_Work task:_ Select every line in the records that contains the word "name", matching case exactly, and copy each of those lines.

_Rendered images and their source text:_

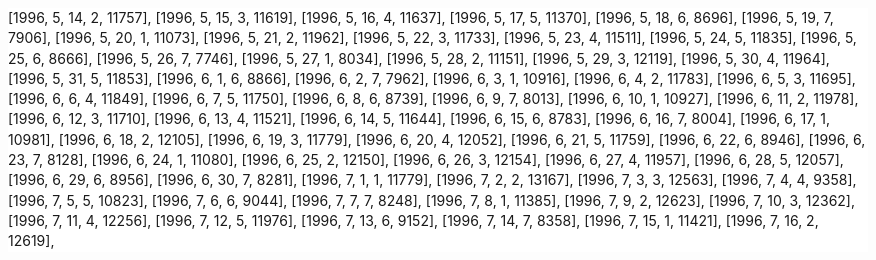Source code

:  [1996, 5, 14, 2, 11757],
 [1996, 5, 15, 3, 11619],
 [1996, 5, 16, 4, 11637],
 [1996, 5, 17, 5, 11370],
 [1996, 5, 18, 6, 8696],
 [1996, 5, 19, 7, 7906],
 [1996, 5, 20, 1, 11073],
 [1996, 5, 21, 2, 11962],
 [1996, 5, 22, 3, 11733],
 [1996, 5, 23, 4, 11511],
 [1996, 5, 24, 5, 11835],
 [1996, 5, 25, 6, 8666],
 [1996, 5, 26, 7, 7746],
 [1996, 5, 27, 1, 8034],
 [1996, 5, 28, 2, 11151],
 [1996, 5, 29, 3, 12119],
 [1996, 5, 30, 4, 11964],
 [1996, 5, 31, 5, 11853],
 [1996, 6, 1, 6, 8866],
 [1996, 6, 2, 7, 7962],
 [1996, 6, 3, 1, 10916],
 [1996, 6, 4, 2, 11783],
 [1996, 6, 5, 3, 11695],
 [1996, 6, 6, 4, 11849],
 [1996, 6, 7, 5, 11750],
 [1996, 6, 8, 6, 8739],
 [1996, 6, 9, 7, 8013],
 [1996, 6, 10, 1, 10927],
 [1996, 6, 11, 2, 11978],
 [1996, 6, 12, 3, 11710],
 [1996, 6, 13, 4, 11521],
 [1996, 6, 14, 5, 11644],
 [1996, 6, 15, 6, 8783],
 [1996, 6, 16, 7, 8004],
 [1996, 6, 17, 1, 10981],
 [1996, 6, 18, 2, 12105],
 [1996, 6, 19, 3, 11779],
 [1996, 6, 20, 4, 12052],
 [1996, 6, 21, 5, 11759],
 [1996, 6, 22, 6, 8946],
 [1996, 6, 23, 7, 8128],
 [1996, 6, 24, 1, 11080],
 [1996, 6, 25, 2, 12150],
 [1996, 6, 26, 3, 12154],
 [1996, 6, 27, 4, 11957],
 [1996, 6, 28, 5, 12057],
 [1996, 6, 29, 6, 8956],
 [1996, 6, 30, 7, 8281],
 [1996, 7, 1, 1, 11779],
 [1996, 7, 2, 2, 13167],
 [1996, 7, 3, 3, 12563],
 [1996, 7, 4, 4, 9358],
 [1996, 7, 5, 5, 10823],
 [1996, 7, 6, 6, 9044],
 [1996, 7, 7, 7, 8248],
 [1996, 7, 8, 1, 11385],
 [1996, 7, 9, 2, 12623],
 [1996, 7, 10, 3, 12362],
 [1996, 7, 11, 4, 12256],
 [1996, 7, 12, 5, 11976],
 [1996, 7, 13, 6, 9152],
 [1996, 7, 14, 7, 8358],
 [1996, 7, 15, 1, 11421],
 [1996, 7, 16, 2, 12619],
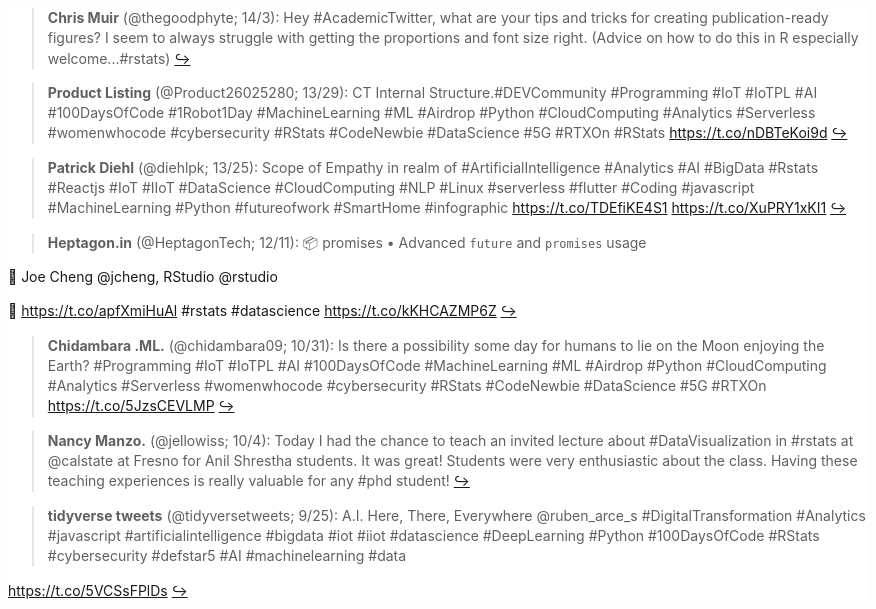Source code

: 


> **Chris Muir** (@thegoodphyte; 14/3): Hey #AcademicTwitter, what are your tips and tricks for creating publication-ready figures? I seem to always struggle with getting the proportions and font size right. (Advice on how to do this in R especially welcome...#rstats)  [&#8618;](https://twitter.com/dataandme/status/1367631320587919368)




> **Product Listing** (@Product26025280; 13/29): CT Internal Structure.#DEVCommunity #Programming #IoT #IoTPL #AI #100DaysOfCode #1Robot1Day #MachineLearning #ML #Airdrop #Python #CloudComputing #Analytics #Serverless #womenwhocode #cybersecurity #RStats #CodeNewbie #DataScience #5G #RTXOn #RStats https://t.co/nDBTeKoi9d  [&#8618;](https://twitter.com/dataandme/status/1367618609250508802)




> **Patrick Diehl** (@diehlpk; 13/25): Scope of Empathy in realm of #ArtificialIntelligence
#Analytics #AI #BigData #Rstats #Reactjs #IoT #IIoT #DataScience
#CloudComputing #NLP #Linux #serverless #flutter #Coding #javascript #MachineLearning
#Python #futureofwork #SmartHome #infographic
https://t.co/TDEfiKE4S1 https://t.co/XuPRY1xKI1  [&#8618;](https://twitter.com/dataandme/status/1367688201658195968)




> **Heptagon.in** (@HeptagonTech; 12/11): 📦 promises • Advanced `future` and `promises` usage
>
👤 Joe Cheng @jcheng, RStudio @rstudio
>
🔗 https://t.co/apfXmiHuAl
#rstats #datascience https://t.co/kKHCAZMP6Z  [&#8618;](https://twitter.com/dataandme/status/1367658714963075072)




> **Chidambara .ML.** (@chidambara09; 10/31): Is there a possibility some day for humans to lie on the Moon enjoying the Earth? #Programming #IoT #IoTPL #AI #100DaysOfCode #MachineLearning #ML #Airdrop #Python #CloudComputing #Analytics #Serverless #womenwhocode #cybersecurity #RStats #CodeNewbie #DataScience #5G #RTXOn https://t.co/5JzsCEVLMP  [&#8618;](https://twitter.com/dataandme/status/1367653589712265220)




> **Nancy Manzo.** (@jellowiss; 10/4): Today I had the chance to teach an invited lecture about #DataVisualization  in #rstats at @calstate at Fresno for Anil Shrestha students. It was great! Students were very enthusiastic about the class. Having these teaching experiences is really valuable for any #phd student!  [&#8618;](https://twitter.com/dataandme/status/1367679082117337090)




> **tidyverse tweets** (@tidyversetweets; 9/25): A.I. Here, There, Everywhere
@ruben_arce_s
#DigitalTransformation #Analytics 
#javascript #artificialintelligence #bigdata #iot #iiot #datascience #DeepLearning #Python #100DaysOfCode #RStats #cybersecurity #defstar5
#AI #machinelearning #data 
>
https://t.co/5VCSsFPlDs  [&#8618;](https://twitter.com/dataandme/status/1367645592831356930)
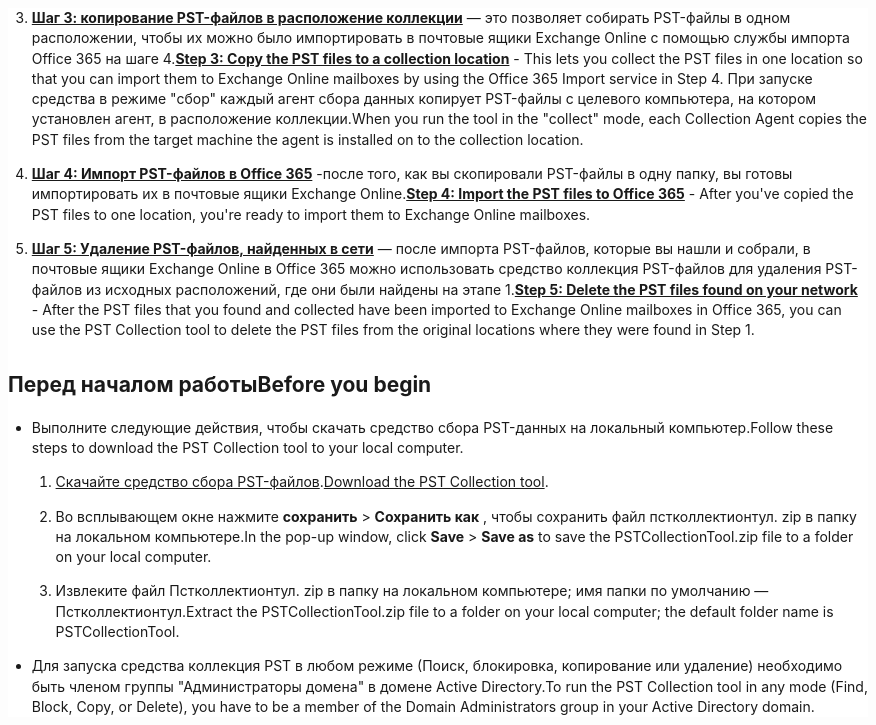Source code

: 3. <span data-ttu-id="b775c-130">**[Шаг 3: копирование PST-файлов в расположение коллекции](#step-3-copy-the-pst-files-to-a-collection-location)** — это позволяет собирать PST-файлы в одном расположении, чтобы их можно было импортировать в почтовые ящики Exchange Online с помощью службы импорта Office 365 на шаге 4.</span><span class="sxs-lookup"><span data-stu-id="b775c-130">**[Step 3: Copy the PST files to a collection location](#step-3-copy-the-pst-files-to-a-collection-location)** - This lets you collect the PST files in one location so that you can import them to Exchange Online mailboxes by using the Office 365 Import service in Step 4.</span></span> <span data-ttu-id="b775c-131">При запуске средства в режиме "сбор" каждый агент сбора данных копирует PST-файлы с целевого компьютера, на котором установлен агент, в расположение коллекции.</span><span class="sxs-lookup"><span data-stu-id="b775c-131">When you run the tool in the "collect" mode, each Collection Agent copies the PST files from the target machine the agent is installed on to the collection location.</span></span> 
    
4. <span data-ttu-id="b775c-132">**[Шаг 4: Импорт PST-файлов в Office 365](#step-4-import-the-pst-files-to-office-365)** -после того, как вы скопировали PST-файлы в одну папку, вы готовы импортировать их в почтовые ящики Exchange Online.</span><span class="sxs-lookup"><span data-stu-id="b775c-132">**[Step 4: Import the PST files to Office 365](#step-4-import-the-pst-files-to-office-365)** - After you've copied the PST files to one location, you're ready to import them to Exchange Online mailboxes.</span></span> 
    
5. <span data-ttu-id="b775c-133">**[Шаг 5: Удаление PST-файлов, найденных в сети](#step-5-delete-the-pst-files-found-on-your-network)** — после импорта PST-файлов, которые вы нашли и собрали, в почтовые ящики Exchange Online в Office 365 можно использовать средство коллекция PST-файлов для удаления PST-файлов из исходных расположений, где они были найдены на этапе 1.</span><span class="sxs-lookup"><span data-stu-id="b775c-133">**[Step 5: Delete the PST files found on your network](#step-5-delete-the-pst-files-found-on-your-network)** - After the PST files that you found and collected have been imported to Exchange Online mailboxes in Office 365, you can use the PST Collection tool to delete the PST files from the original locations where they were found in Step 1.</span></span> 

## <a name="before-you-begin"></a><span data-ttu-id="b775c-134">Перед началом работы</span><span class="sxs-lookup"><span data-stu-id="b775c-134">Before you begin</span></span>

- <span data-ttu-id="b775c-135">Выполните следующие действия, чтобы скачать средство сбора PST-данных на локальный компьютер.</span><span class="sxs-lookup"><span data-stu-id="b775c-135">Follow these steps to download the PST Collection tool to your local computer.</span></span> 
    
    1. <span data-ttu-id="b775c-136">[Скачайте средство сбора PST-файлов](https://aka.ms/pstcollectiontool).</span><span class="sxs-lookup"><span data-stu-id="b775c-136">[Download the PST Collection tool](https://aka.ms/pstcollectiontool).</span></span>
    
    2. <span data-ttu-id="b775c-137">Во всплывающем окне нажмите **сохранить** \> **Сохранить как** , чтобы сохранить файл пстколлектионтул. zip в папку на локальном компьютере.</span><span class="sxs-lookup"><span data-stu-id="b775c-137">In the pop-up window, click **Save** \> **Save as** to save the PSTCollectionTool.zip file to a folder on your local computer.</span></span> 
    
    3. <span data-ttu-id="b775c-138">Извлеките файл Пстколлектионтул. zip в папку на локальном компьютере; имя папки по умолчанию — Пстколлектионтул.</span><span class="sxs-lookup"><span data-stu-id="b775c-138">Extract the PSTCollectionTool.zip file to a folder on your local computer; the default folder name is PSTCollectionTool.</span></span>
    
- <span data-ttu-id="b775c-139">Для запуска средства коллекция PST в любом режиме (Поиск, блокировка, копирование или удаление) необходимо быть членом группы "Администраторы домена" в домене Active Directory.</span><span class="sxs-lookup"><span data-stu-id="b775c-139">To run the PST Collection tool in any mode (Find, Block, Copy, or Delete), you have to be a member of the Domain Administrators group in your Active Directory domain.</span></span>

_Expected answer:_
## <a name="before-you-begin"></a><span data-ttu-id="b775c-134">Перед началом работы</span><span class="sxs-lookup"><span data-stu-id="b775c-134">Before you begin</span></span>
    3. <span data-ttu-id="b775c-138">Извлеките файл Пстколлектионтул. zip в папку на локальном компьютере; имя папки по умолчанию — Пстколлектионтул.</span><span class="sxs-lookup"><span data-stu-id="b775c-138">Extract the PSTCollectionTool.zip file to a folder on your local computer; the default folder name is PSTCollectionTool.</span></span>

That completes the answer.